When 50-minutes Feels Like 5-Seconds

I’ve spoken about the MeetUp writing group to which I belong before. Just about every Saturday, a small group of us get together to just write.

BC (Before Covid), we would meet at a Starbucks, taking over a table or two, to just sit and write for an hour. There would be, of course, some small talk before we got started, we’d order a beverage of choice, and I always got an old-fashioned donut. At the designated time, we’d open our laptops, iPads, or actual notebooks, and begin to write.

Some people were finishing up dissertations, others books of different topics, while others were journaling about their lives. It is where, as I have mentioned before, I finished the first draft of the book I was writing.

Now we meet via Zoom, following the same-ish format. It is a little more intimate though as we are now in each other’s homes, not a Starbucks. Our husbands, wives, children and pets have all joined in various ways (luckily everyone has been fully dressed so far). We are also no longer bound to local folks, with people joining from as far away as New York. Today, with a person from New York joining for the first time, it dawned on me I could join another group too, at a different time, to have a second set writing time each week. Thought it might be fun to join one from the West Coast as the time difference might help with my time available; it might start after my work day ends.

I wasn’t sure if I would stick with the group once I had finished the book. Writing the book, having that structure, and being around other writers, helped me, but I thought my time with them would end. I had no other concrete ideas on which to work.

However, I enjoyed spending time with my fellow writers each week. It has become of one my personal care times to relieve stress. So I let my brain percolate, and it finally settled on writing about, and expanding upon an extremely vivid dream I had, and still remember, about 25 years ago.

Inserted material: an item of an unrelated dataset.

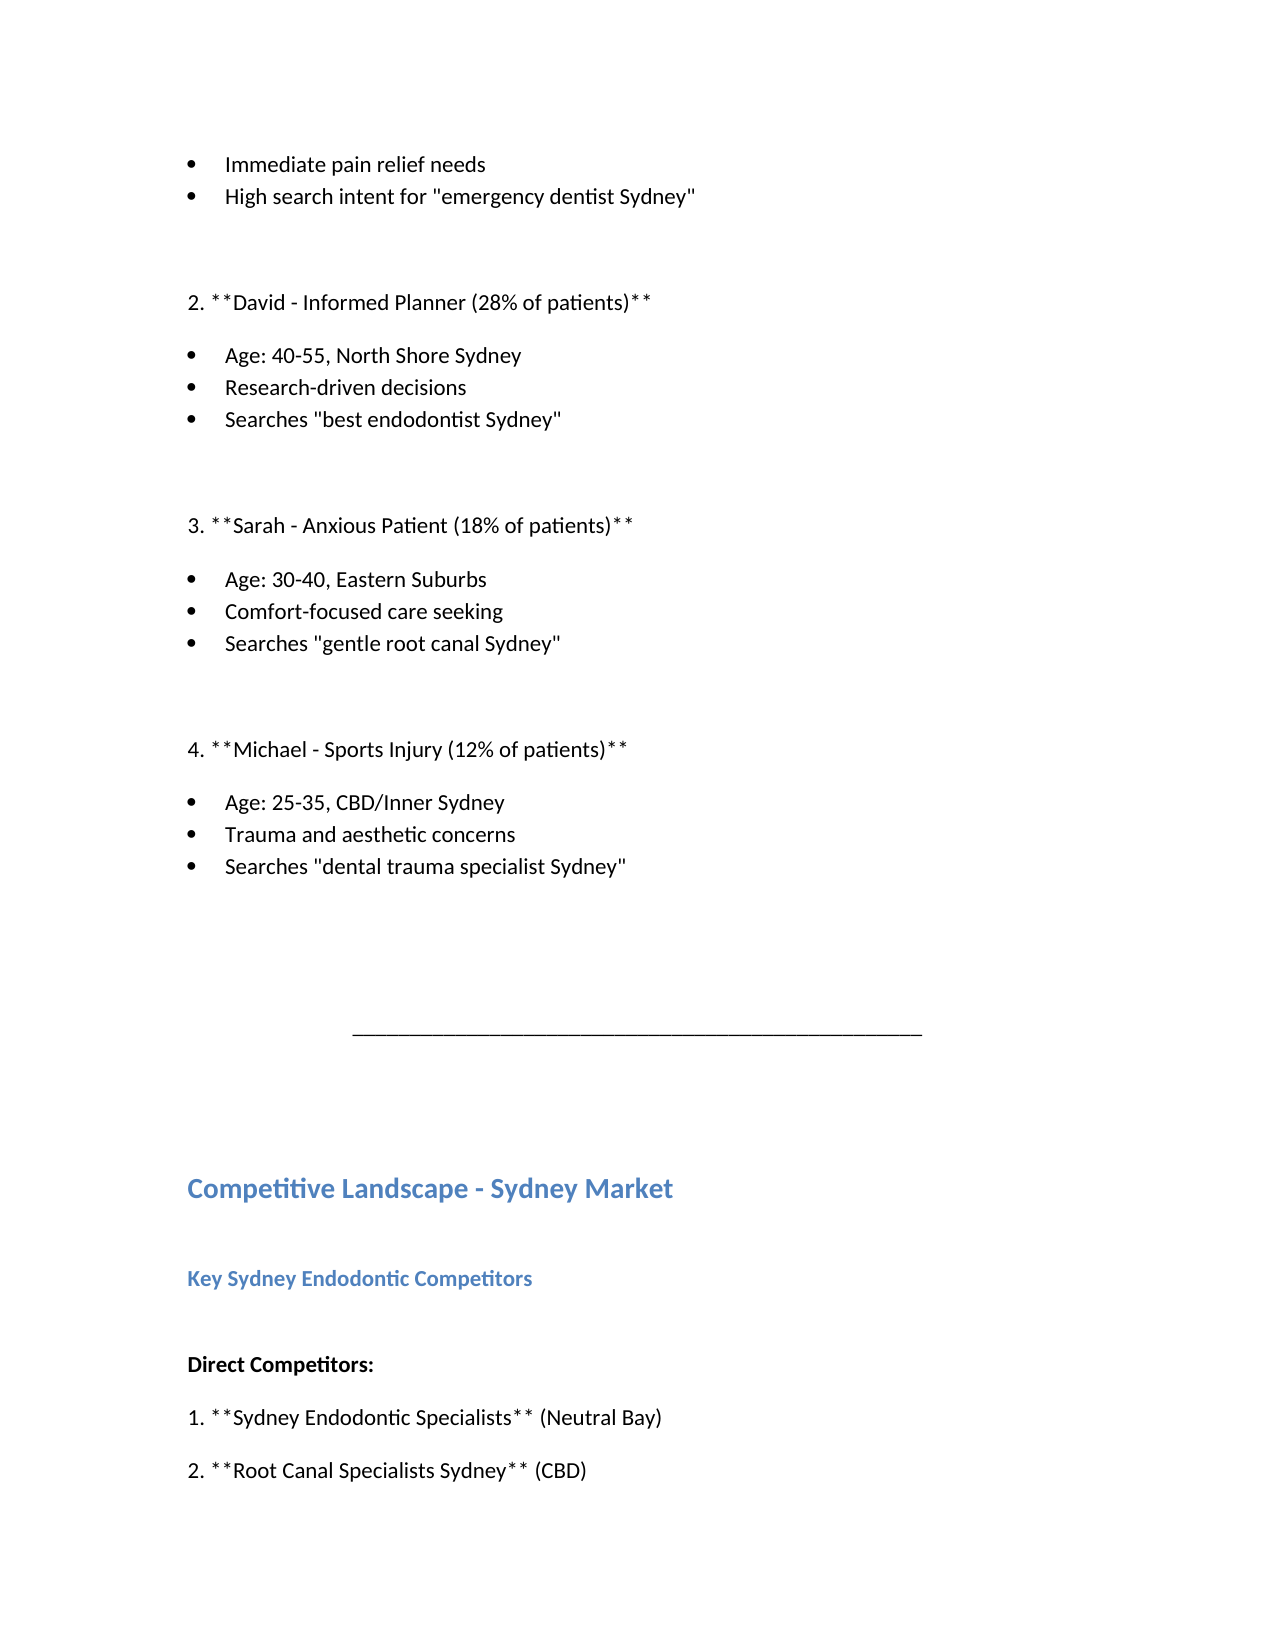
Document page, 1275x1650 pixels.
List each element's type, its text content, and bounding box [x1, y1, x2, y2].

Writing this story has been both scary and extremely sad for some reason so far. I feel on the verge of tears each time I reread what I’ve written so far, and as I add to the story. Not sure yet why the emotional response. I’m wondering if I’ve held onto the dream for so long, and now writing about it, “verbalizing” it, is somehow a way of letting go of the emotion that has been attached to the dream for so long. I still am not sure what, if anything, the dream has meant, what lesson it may have/might of held. I do know it was time for the story to be put to paper.

The challenging piece has been writing it with no dialogue. Dialogue has always been a challenge for me. I rarely use it in my writing. It has also been challenging keeping the characters in order, and making sure the setting remains authentic. Today while writing, I had to get a post-it to write the names and relationships of the characters down. It helped a lot, and I kept wondering how authors, with a huge cast of characters and a multitude of settings, keep them straight in their minds.

I’m not sure what I want to do with this new piece when the draft is finished. Will it be enough to have just gotten it out of my head? Will it be something I’ll try to have published in a book or magazine featuring horror short story fiction? Not sure if it matters right now, since this piece didn’t have an overall purpose like my book.

Time will tell its path, as time often does.